Young hotel worker Ana (Grace Van Patten) is spinning. The chaos of her life and job is catching up to her. Following the accidental destruction of a swan ice sculpture and a violent run-in with her boss, Ana sees a way out.
Ana suddenly finds herself washed up on island rocks. She is greeted by Marsha (Mia Goth), who tells her about an ongoing war on the island. Marsha invites Ana to live in a beached submarine with Gert (Soko), Bea (Havana Rose Liu) and herself. The women teach Ana how to live on the island, shoot, swim, and survive amongst the soldiers.
In the submarine’s radio room, Marsha introduces Ana to the ladies’ favorite activity: luring soldiers to their deaths through mayday calls.
As the weeks and months progress, Ana adapts to her new life. But, as she recognizes the steps the women are willing to take to achieve their freedom, she questions her new existence. Does Ana truly belong among these women and can she return to her old life?
On paper, Cinorre’s debut is a rah-rah tale of feminist strength overcoming male oppression. Cinorre and the actresses have no interest in something that surface-level. The film moves with relentless determination without ever bothering to explain anything. This confusion lends credence to the conflicting emotions Ana experiences throughout the film.
The film avoids the typical cliches of a strictly female viewpoint. Despite all the ladies living in close quarters and the intimacy involved, the film is very chaste. Even when the women strip down and swim in the water, they are clothed in plain nightgowns or simple clothing. The idea of sexuality is never broached.
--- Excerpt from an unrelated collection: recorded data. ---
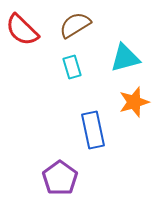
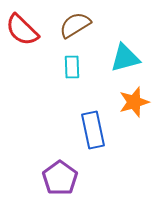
cyan rectangle: rotated 15 degrees clockwise
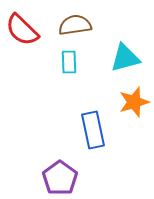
brown semicircle: rotated 24 degrees clockwise
cyan rectangle: moved 3 px left, 5 px up
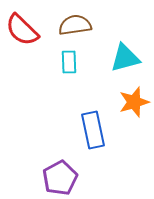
purple pentagon: rotated 8 degrees clockwise
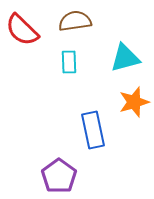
brown semicircle: moved 4 px up
purple pentagon: moved 1 px left, 2 px up; rotated 8 degrees counterclockwise
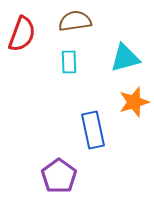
red semicircle: moved 4 px down; rotated 114 degrees counterclockwise
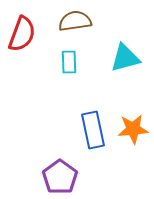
orange star: moved 1 px left, 27 px down; rotated 12 degrees clockwise
purple pentagon: moved 1 px right, 1 px down
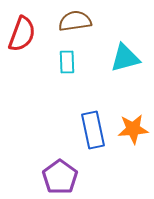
cyan rectangle: moved 2 px left
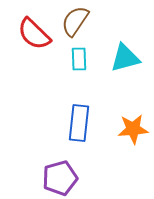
brown semicircle: rotated 48 degrees counterclockwise
red semicircle: moved 12 px right; rotated 114 degrees clockwise
cyan rectangle: moved 12 px right, 3 px up
blue rectangle: moved 14 px left, 7 px up; rotated 18 degrees clockwise
purple pentagon: moved 1 px down; rotated 20 degrees clockwise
Morality and ethical boundaries play a large factor in the film. Initially, Ana feels immense freedom and empowerment from leading the soldiers to their deaths. As the group’s tactics (and Marsha’s attitude towards those tactics) become more and more vicious, Ana steps back and wonders who the true enemy is.
Some of the soldiers are true scoundrels, but others seem to be just boys. While Ana differentiates the two, Marsha sees no difference between any of the men. In Marsha’s eyes, it doesn’t matter whose side the soldiers fight; they are all the enemy.
Van Patten is ever-present throughout Mayday‘s runtime. She is as is unaware of the goings-on as the audience and plays that innocence smartly. Her fierce warrior turn is earned and equally well-suited.
Soko and Liu complement each other and skirt the moral boundary between Ana and Marsha. Both forge their own unique identities and are easy to cheer for. Oscar nominee Juliette Lewis shows up for all-to-brief a period as the potential solution to Ana’s problems. Her cinematic reputation and hard-nosed attitude fit the ensemble nicely.
Goth might not have as much screentime as Van Patten, but she makes an indelible impression. Marsha is singular in her cause and damned anyone who gets in her way. Goth encompasses Marsha with manic energy while steadying her enough where her leadership abilities are never questioned. She is not afraid of the difficult realities her character faces and dives directly into them.
Mayday has some ambiguous ideas about male-female and female-female dynamics. While this gray area helps the film stand out from the typical fare, but loses some accessibility.
Cinorre is a name to watch in the future. The film has a distinct visual style and stretches the budget for everything it is worth. The film might seem like a “women killing men” fantasy, but the filmmakers have much bolder ideas that deserve your attention.